The Mechanics Behind Flex-Fuel Vehicles

A flex-fuel car looks just like any other kind of car -- which is why some people don't even realize they own one. The main differences between the two lie with the engine and fuel system. Before discussing them, let's take a quick look at what fuels a flex-fuel vehicle.

Flex-fuels can run on regular gas, various ethanol blends and other types of fuel [source: Bionomic Fuels]. Ethanol is produced by fermenting plant sugars; in the United States, ethanol's plant sugars mainly come from corn, although sugar cane and other starchy agricultural products can also be used [source: Environmental Protection Agency]. The main ethanol blends on the market today are E85 and E95, which get their names from their compositions: E85 is 15 percent unleaded gas and up to 85 percent ethanol, while E95 -- typically used in diesel-powered vehicles -- is up to 95 percent ethanol [sources: Bionomic Fuels, Clean Air Trust]
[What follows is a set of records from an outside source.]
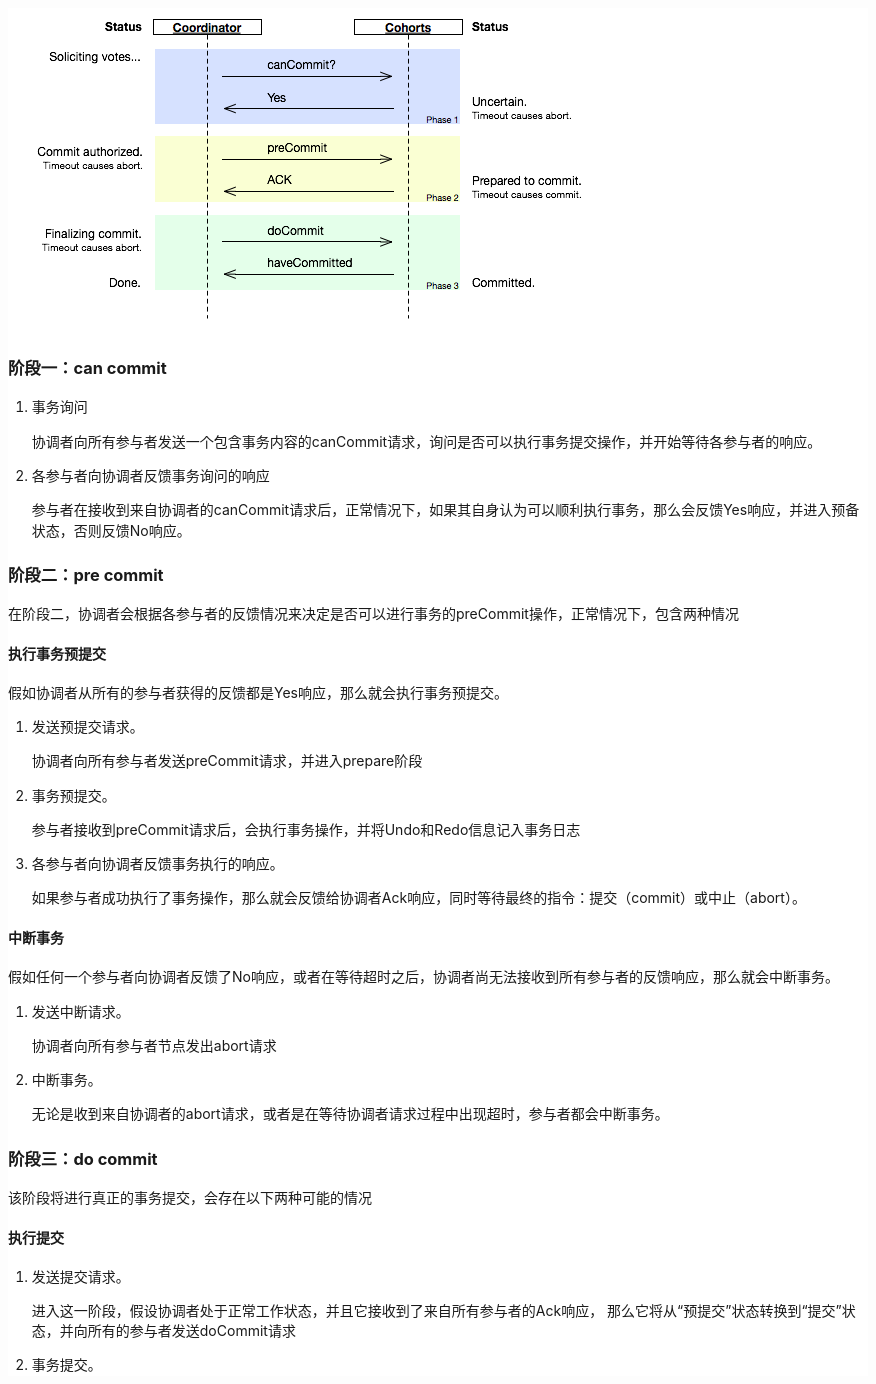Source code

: ![](./doc.img/three.phase.commit.png)
### 阶段一：can commit
1. 事务询问
    
   协调者向所有参与者发送一个包含事务内容的canCommit请求，询问是否可以执行事务提交操作，并开始等待各参与者的响应。
2. 各参与者向协调者反馈事务询问的响应

   参与者在接收到来自协调者的canCommit请求后，正常情况下，如果其自身认为可以顺利执行事务，那么会反馈Yes响应，并进入预备状态，否则反馈No响应。
### 阶段二：pre commit
在阶段二，协调者会根据各参与者的反馈情况来决定是否可以进行事务的preCommit操作，正常情况下，包含两种情况
#### 执行事务预提交  
假如协调者从所有的参与者获得的反馈都是Yes响应，那么就会执行事务预提交。
1. 发送预提交请求。

   协调者向所有参与者发送preCommit请求，并进入prepare阶段
2. 事务预提交。
   
   参与者接收到preCommit请求后，会执行事务操作，并将Undo和Redo信息记入事务日志
3. 各参与者向协调者反馈事务执行的响应。

   如果参与者成功执行了事务操作，那么就会反馈给协调者Ack响应，同时等待最终的指令：提交（commit）或中止（abort）。
#### 中断事务
假如任何一个参与者向协调者反馈了No响应，或者在等待超时之后，协调者尚无法接收到所有参与者的反馈响应，那么就会中断事务。
1. 发送中断请求。

   协调者向所有参与者节点发出abort请求
2. 中断事务。
   
   无论是收到来自协调者的abort请求，或者是在等待协调者请求过程中出现超时，参与者都会中断事务。
### 阶段三：do commit
该阶段将进行真正的事务提交，会存在以下两种可能的情况
#### 执行提交
1. 发送提交请求。
   
   进入这一阶段，假设协调者处于正常工作状态，并且它接收到了来自所有参与者的Ack响应，
   那么它将从“预提交”状态转换到“提交”状态，并向所有的参与者发送doCommit请求
2. 事务提交。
Back to the mechanics. The internal combustion engine of a flex-fuel vehicle is designed to run on more than one type of fuel -- usually gasoline plus ethanol or methanol fuel, all of which are stored in the same tank [source: Chapman]. When you start driving, a sensor mounted in the fuel line reads the fuel blend -- the ethanol/methanol/gasoline ratio, or the fuel's alcohol concentration -- and sends a signal to an electronic control module. The electronic control module then adjusts the fuel trim, or the engine's fuel delivery control, to compensate for the different fuel mixtures [sources: Heisner, FlexFuel US].

Components that comprise the fueling system of flex-fuel vehicles are also crafted to be ethanol-compatible. If they weren't, ethanol's higher water content could cause rust to form and damage the fuel system from the inside out [source: Change2E85].

Despite these different components, maintenance costs for FFVs are generally the same as for other vehicles, and sometimes are even lower, since flex-fuels burn fuel more cleanly [source: FlexFuel US].

Whether flex-fuels will become the norm in the future remains to be seen. But at least alternative fuels and vehicles are being investigated.